Chart analysis data:

******************************

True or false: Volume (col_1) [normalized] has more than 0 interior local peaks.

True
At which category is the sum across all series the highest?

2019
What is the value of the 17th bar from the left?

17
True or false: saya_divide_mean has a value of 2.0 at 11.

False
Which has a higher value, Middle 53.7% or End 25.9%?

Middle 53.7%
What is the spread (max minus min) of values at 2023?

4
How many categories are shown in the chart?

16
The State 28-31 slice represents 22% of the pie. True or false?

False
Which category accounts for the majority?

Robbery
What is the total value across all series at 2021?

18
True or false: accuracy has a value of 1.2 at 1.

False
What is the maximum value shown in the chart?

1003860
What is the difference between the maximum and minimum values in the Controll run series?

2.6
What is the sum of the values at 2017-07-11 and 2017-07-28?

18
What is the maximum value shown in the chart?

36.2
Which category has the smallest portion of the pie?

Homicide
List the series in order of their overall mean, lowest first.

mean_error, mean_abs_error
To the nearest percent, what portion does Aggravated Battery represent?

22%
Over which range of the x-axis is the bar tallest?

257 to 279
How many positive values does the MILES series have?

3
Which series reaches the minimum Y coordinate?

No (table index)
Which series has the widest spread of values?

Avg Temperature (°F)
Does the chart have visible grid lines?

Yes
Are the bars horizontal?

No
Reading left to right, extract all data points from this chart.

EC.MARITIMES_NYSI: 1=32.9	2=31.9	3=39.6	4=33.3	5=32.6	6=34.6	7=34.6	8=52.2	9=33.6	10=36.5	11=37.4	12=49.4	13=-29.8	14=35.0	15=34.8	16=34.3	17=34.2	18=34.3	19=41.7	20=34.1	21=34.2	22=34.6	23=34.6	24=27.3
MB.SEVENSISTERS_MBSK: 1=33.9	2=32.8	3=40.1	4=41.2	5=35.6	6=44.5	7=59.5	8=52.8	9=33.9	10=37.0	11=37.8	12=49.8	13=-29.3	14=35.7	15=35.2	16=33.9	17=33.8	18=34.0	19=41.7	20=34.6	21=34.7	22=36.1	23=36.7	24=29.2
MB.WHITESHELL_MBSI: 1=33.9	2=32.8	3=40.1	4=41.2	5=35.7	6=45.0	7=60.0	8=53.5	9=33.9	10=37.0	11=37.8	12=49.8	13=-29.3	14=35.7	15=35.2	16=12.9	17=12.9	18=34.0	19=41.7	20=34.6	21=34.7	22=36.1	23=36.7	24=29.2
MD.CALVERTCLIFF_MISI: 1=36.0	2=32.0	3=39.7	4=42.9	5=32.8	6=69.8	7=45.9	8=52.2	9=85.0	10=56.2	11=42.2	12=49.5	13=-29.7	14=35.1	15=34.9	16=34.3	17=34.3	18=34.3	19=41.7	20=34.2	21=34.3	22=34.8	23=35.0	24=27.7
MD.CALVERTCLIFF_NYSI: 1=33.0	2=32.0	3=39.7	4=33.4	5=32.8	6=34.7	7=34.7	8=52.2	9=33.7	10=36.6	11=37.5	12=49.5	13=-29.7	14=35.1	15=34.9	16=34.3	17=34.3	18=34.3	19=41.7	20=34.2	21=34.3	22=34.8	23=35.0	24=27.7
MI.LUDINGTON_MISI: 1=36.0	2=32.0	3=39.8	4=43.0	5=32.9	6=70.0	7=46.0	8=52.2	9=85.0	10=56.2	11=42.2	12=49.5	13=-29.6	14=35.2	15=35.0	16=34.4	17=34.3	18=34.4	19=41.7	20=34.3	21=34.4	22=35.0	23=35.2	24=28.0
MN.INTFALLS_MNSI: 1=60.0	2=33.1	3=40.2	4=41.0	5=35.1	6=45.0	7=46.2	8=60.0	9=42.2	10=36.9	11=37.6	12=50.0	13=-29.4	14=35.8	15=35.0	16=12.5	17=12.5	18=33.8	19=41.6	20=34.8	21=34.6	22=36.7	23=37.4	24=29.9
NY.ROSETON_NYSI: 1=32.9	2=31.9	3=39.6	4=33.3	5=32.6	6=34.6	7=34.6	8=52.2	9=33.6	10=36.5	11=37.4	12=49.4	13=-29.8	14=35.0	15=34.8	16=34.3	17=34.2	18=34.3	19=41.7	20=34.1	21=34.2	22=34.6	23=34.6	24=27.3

******************************

**Exercise requirements:** Rewrite the entries from the very first line through the line containing "Which has a", replacing "value" with "reading" and leaving everything else unchanged.

**Answer below:**
True or false: Volume (col_1) [normalized] has more than 0 interior local peaks.

True
At which category is the sum across all series the highest?

2019
What is the reading of the 17th bar from the left?

17
True or false: saya_divide_mean has a reading of 2.0 at 11.

False
Which has a higher reading, Middle 53.7% or End 25.9%?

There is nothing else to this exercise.